§ Required work
Please return each of the entries exactly, minus their pictures.

==============================

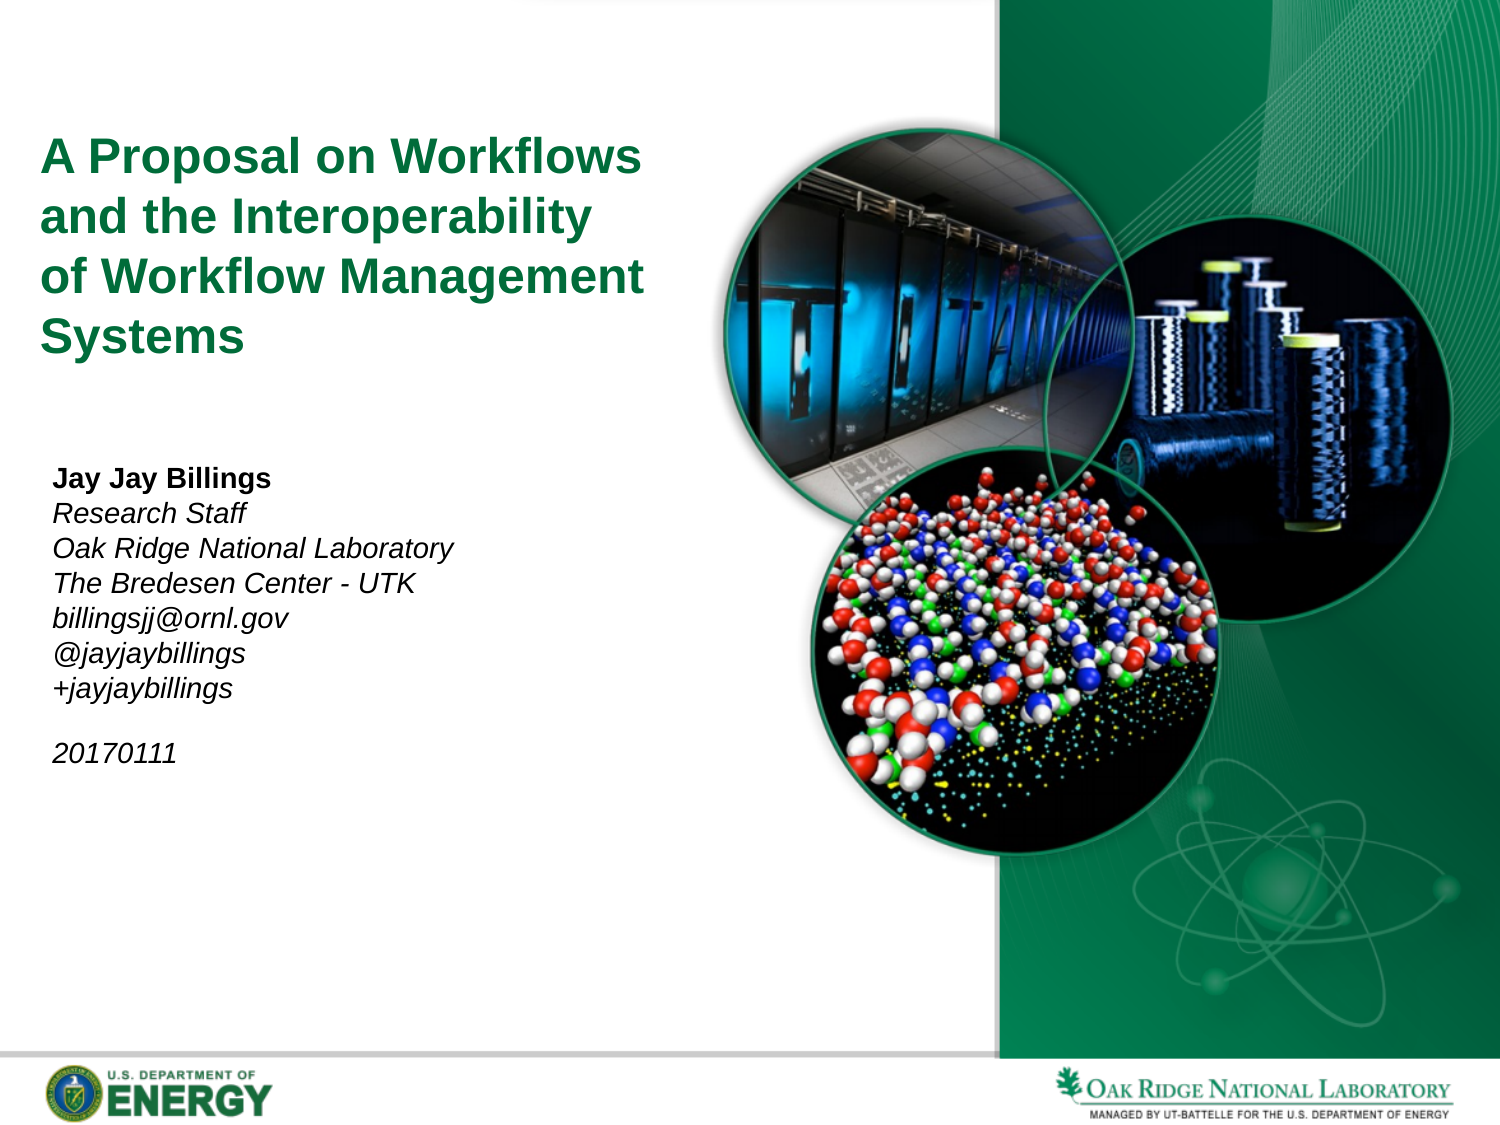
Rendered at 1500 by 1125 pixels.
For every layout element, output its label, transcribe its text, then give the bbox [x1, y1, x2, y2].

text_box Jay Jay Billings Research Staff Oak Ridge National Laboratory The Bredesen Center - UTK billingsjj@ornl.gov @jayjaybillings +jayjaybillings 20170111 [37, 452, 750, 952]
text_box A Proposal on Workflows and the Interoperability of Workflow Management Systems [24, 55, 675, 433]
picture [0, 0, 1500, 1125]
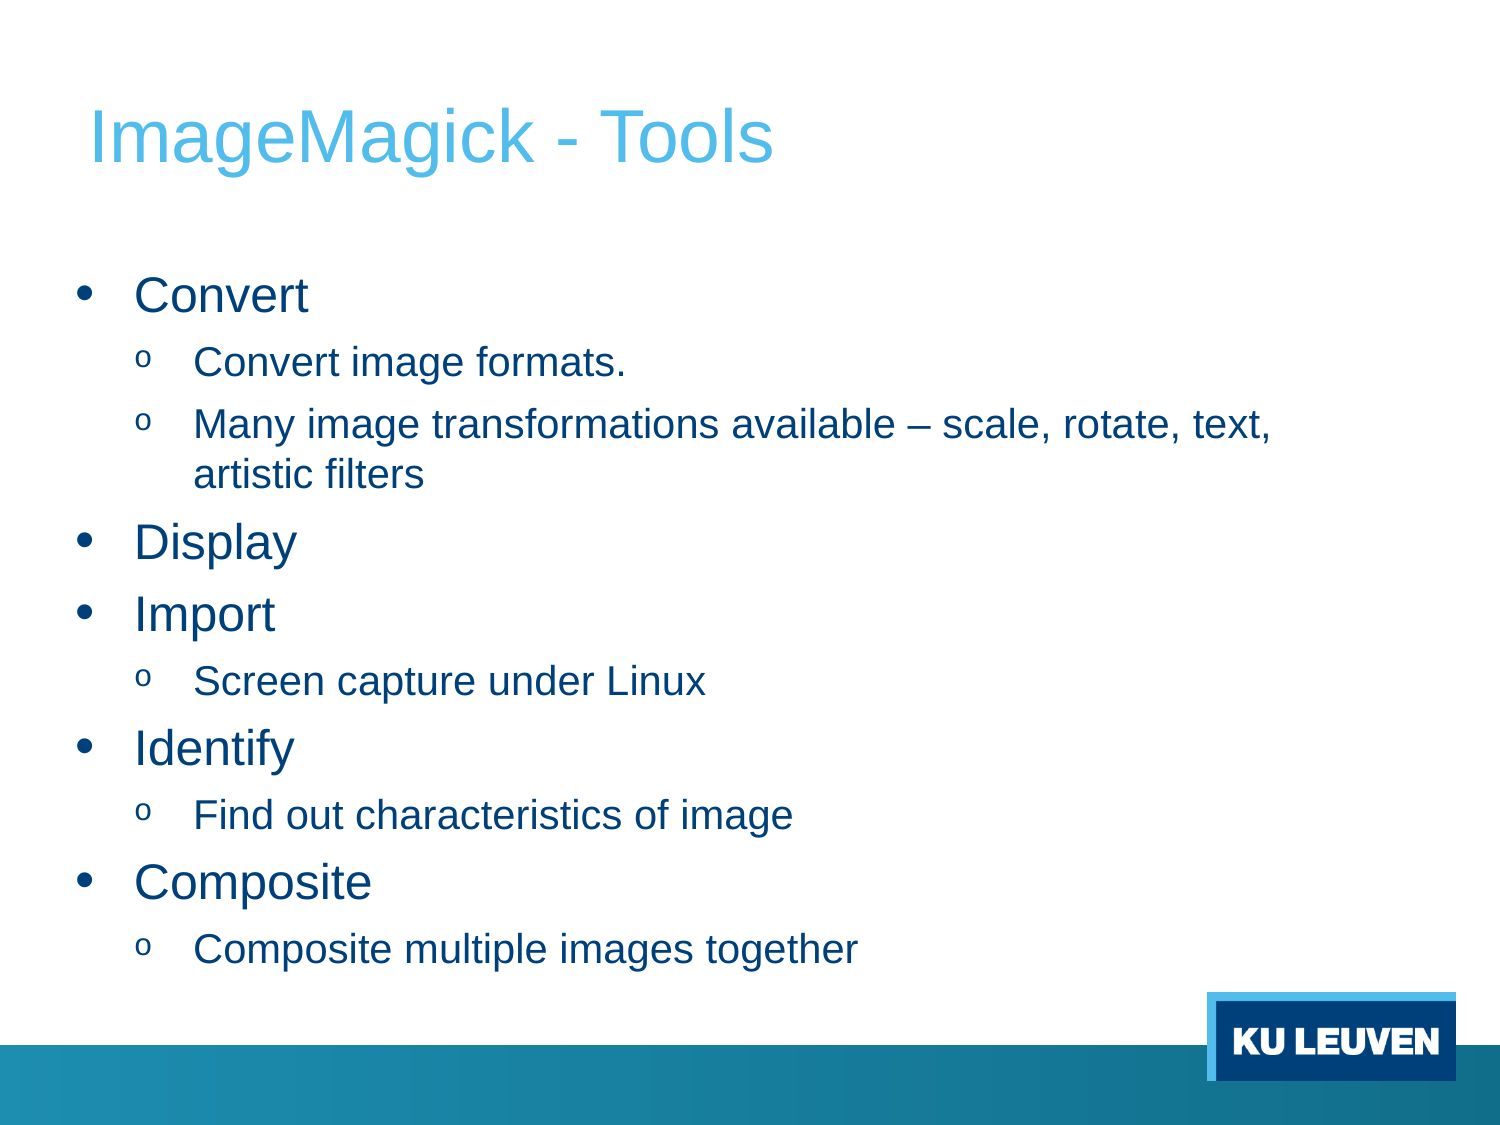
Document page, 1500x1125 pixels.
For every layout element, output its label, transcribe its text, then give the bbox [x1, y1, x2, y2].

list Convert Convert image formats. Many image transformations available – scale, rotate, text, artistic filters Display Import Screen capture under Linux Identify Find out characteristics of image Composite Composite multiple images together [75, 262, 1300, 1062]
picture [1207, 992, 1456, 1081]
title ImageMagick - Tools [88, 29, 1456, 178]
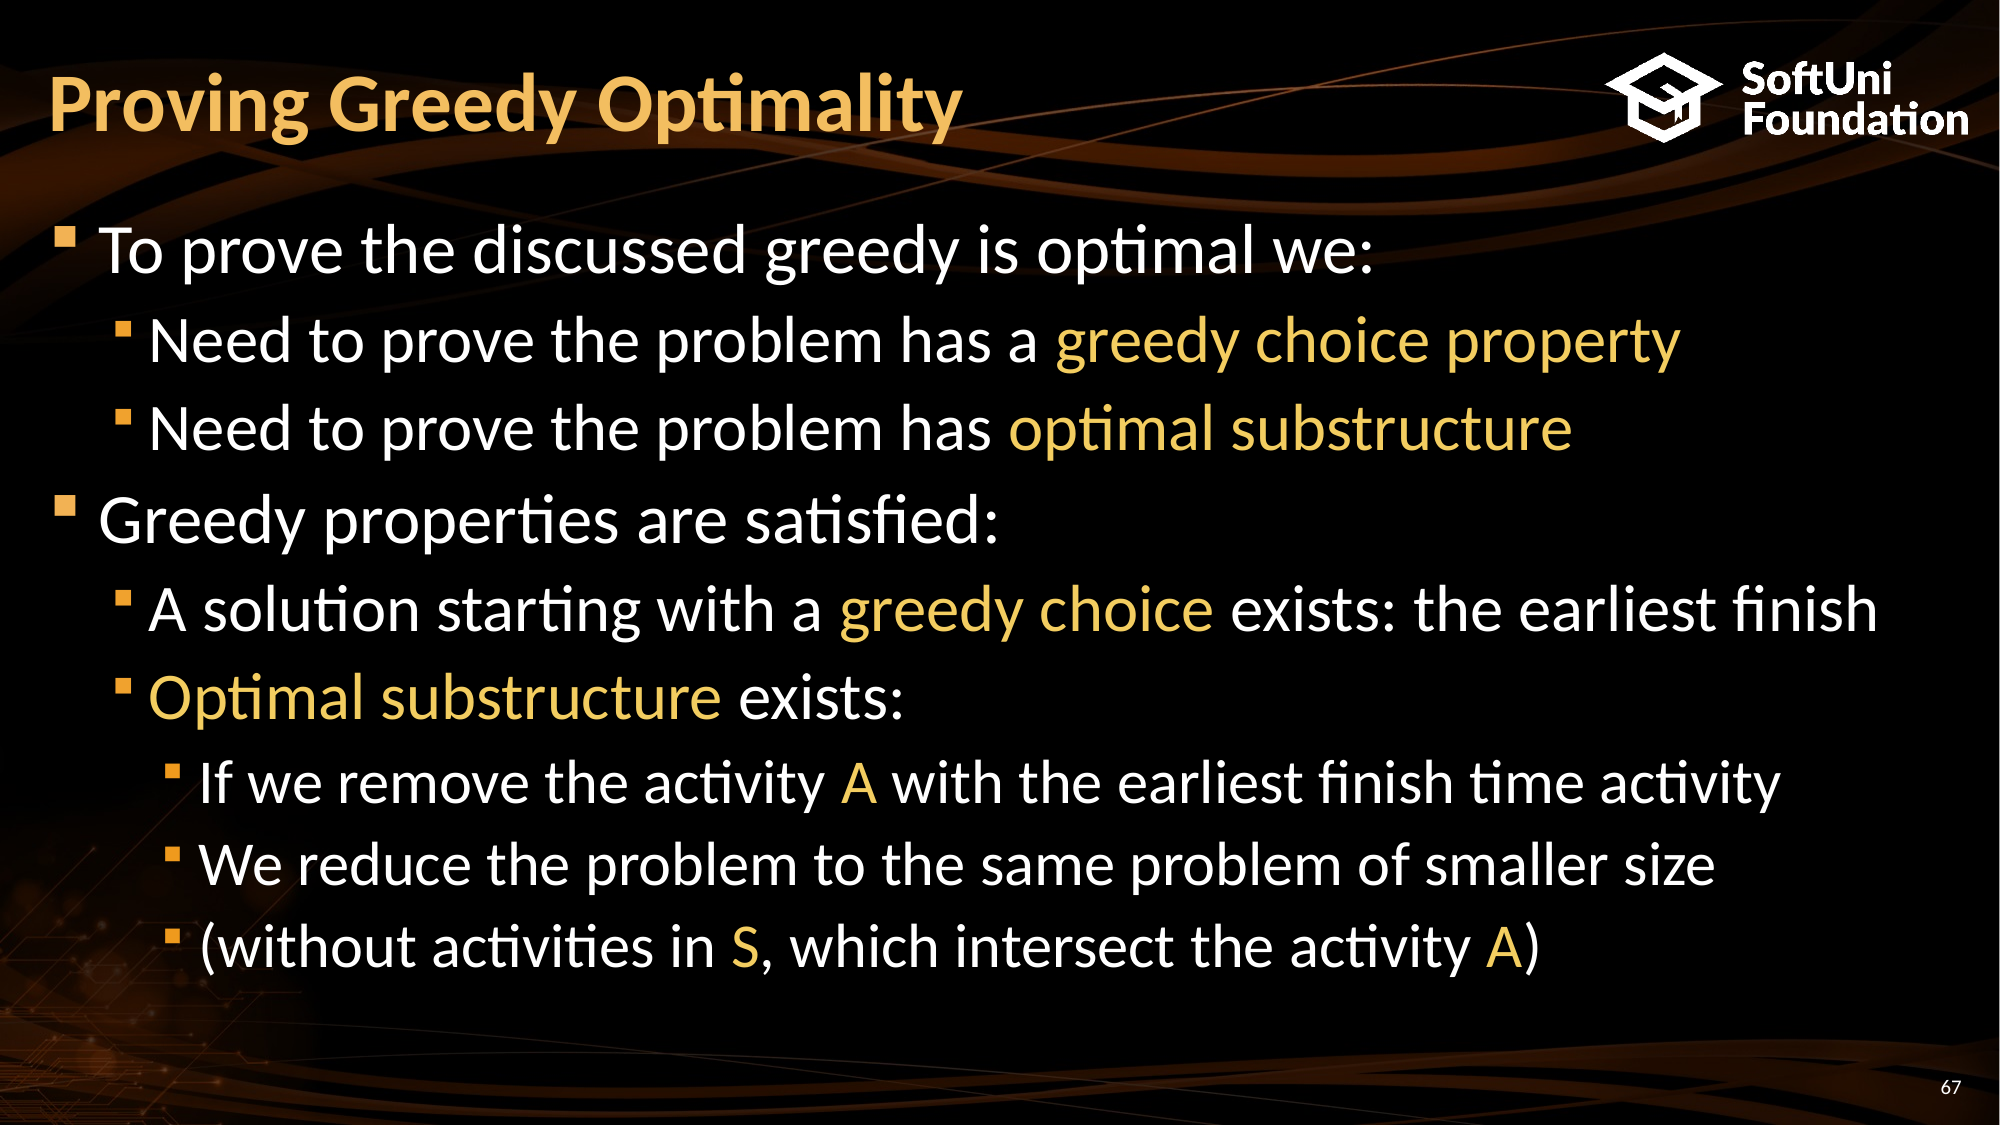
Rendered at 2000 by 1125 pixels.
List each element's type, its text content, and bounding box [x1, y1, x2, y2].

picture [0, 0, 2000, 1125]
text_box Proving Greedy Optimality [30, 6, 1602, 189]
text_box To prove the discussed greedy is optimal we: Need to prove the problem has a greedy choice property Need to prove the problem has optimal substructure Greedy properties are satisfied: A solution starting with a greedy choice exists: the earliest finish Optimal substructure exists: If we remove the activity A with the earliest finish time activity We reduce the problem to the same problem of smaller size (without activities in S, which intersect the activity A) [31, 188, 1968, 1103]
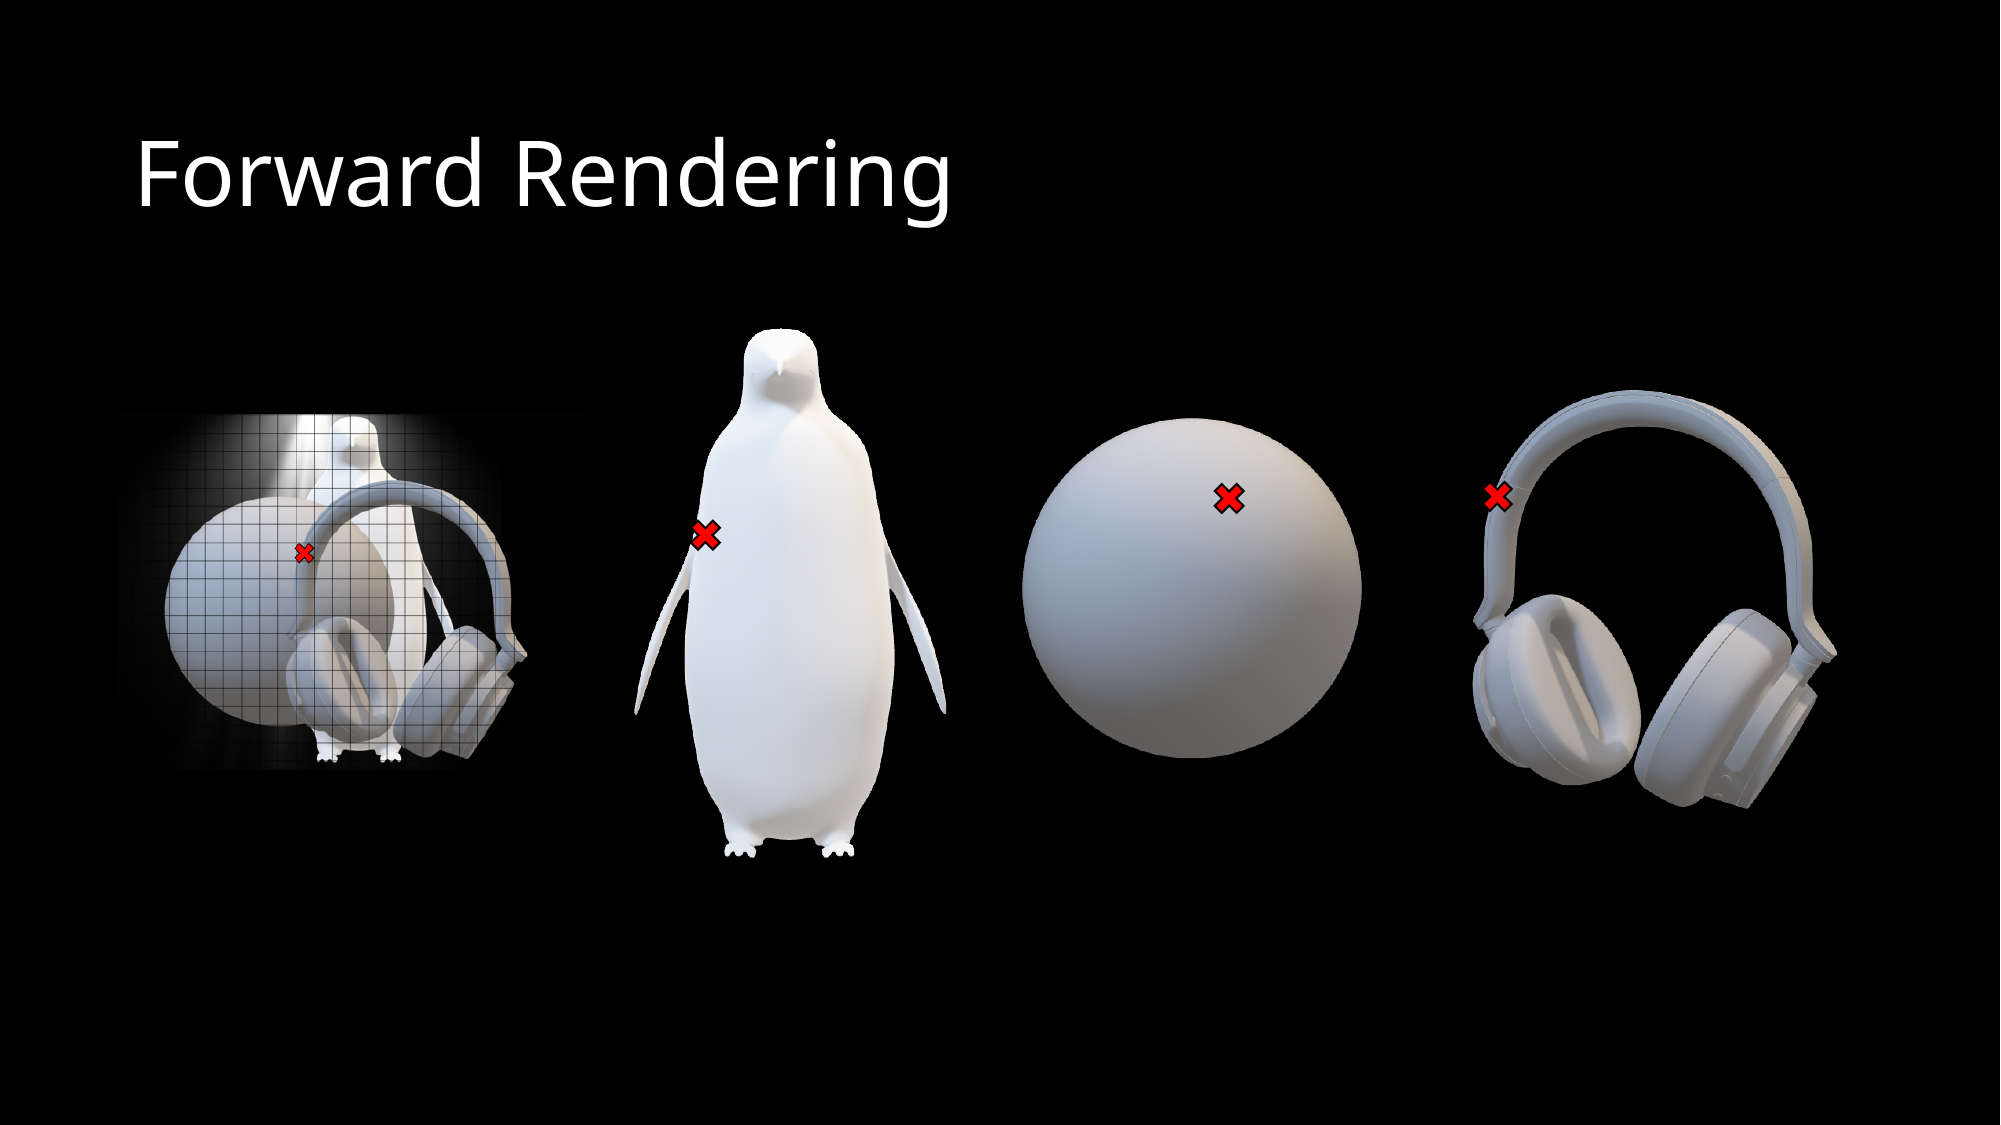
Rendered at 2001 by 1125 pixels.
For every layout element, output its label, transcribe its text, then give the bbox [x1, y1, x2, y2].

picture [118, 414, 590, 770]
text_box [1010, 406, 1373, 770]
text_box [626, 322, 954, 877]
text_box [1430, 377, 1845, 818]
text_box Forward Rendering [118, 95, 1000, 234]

==============================

§ Your solution
Rendered at 1500 by 1125 pixels.
For every layout element, output its label, transcribe its text, then give the bbox [x1, y1, x2, y2].

text_box Jay Jay Billings Research Staff Oak Ridge National Laboratory The Bredesen Center - UTK billingsjj@ornl.gov @jayjaybillings +jayjaybillings 20170111 [37, 452, 750, 952]
text_box A Proposal on Workflows and the Interoperability of Workflow Management Systems [24, 55, 675, 433]
picture [0, 0, 1500, 1125]
Document page, 1500x1125 pixels.
For every layout element, output its label, transcribe its text, then give the bbox [x1, y1, x2, y2].

list Convert Convert image formats. Many image transformations available – scale, rotate, text, artistic filters Display Import Screen capture under Linux Identify Find out characteristics of image Composite Composite multiple images together [75, 262, 1300, 1062]
picture [1207, 992, 1456, 1081]
title ImageMagick - Tools [88, 29, 1456, 178]
Rendered at 2000 by 1125 pixels.
List each element's type, its text content, and bounding box [x1, y1, x2, y2].

picture [0, 0, 2000, 1125]
text_box Proving Greedy Optimality [30, 6, 1602, 189]
text_box To prove the discussed greedy is optimal we: Need to prove the problem has a greedy choice property Need to prove the problem has optimal substructure Greedy properties are satisfied: A solution starting with a greedy choice exists: the earliest finish Optimal substructure exists: If we remove the activity A with the earliest finish time activity We reduce the problem to the same problem of smaller size (without activities in S, which intersect the activity A) [31, 188, 1968, 1103]
Rendered at 2001 by 1125 pixels.
For every layout element, output its label, transcribe its text, then give the bbox [x1, y1, x2, y2].

picture [118, 414, 590, 770]
text_box [1010, 406, 1373, 770]
text_box [626, 322, 954, 877]
text_box [1430, 377, 1845, 818]
text_box Forward Rendering [118, 95, 1000, 234]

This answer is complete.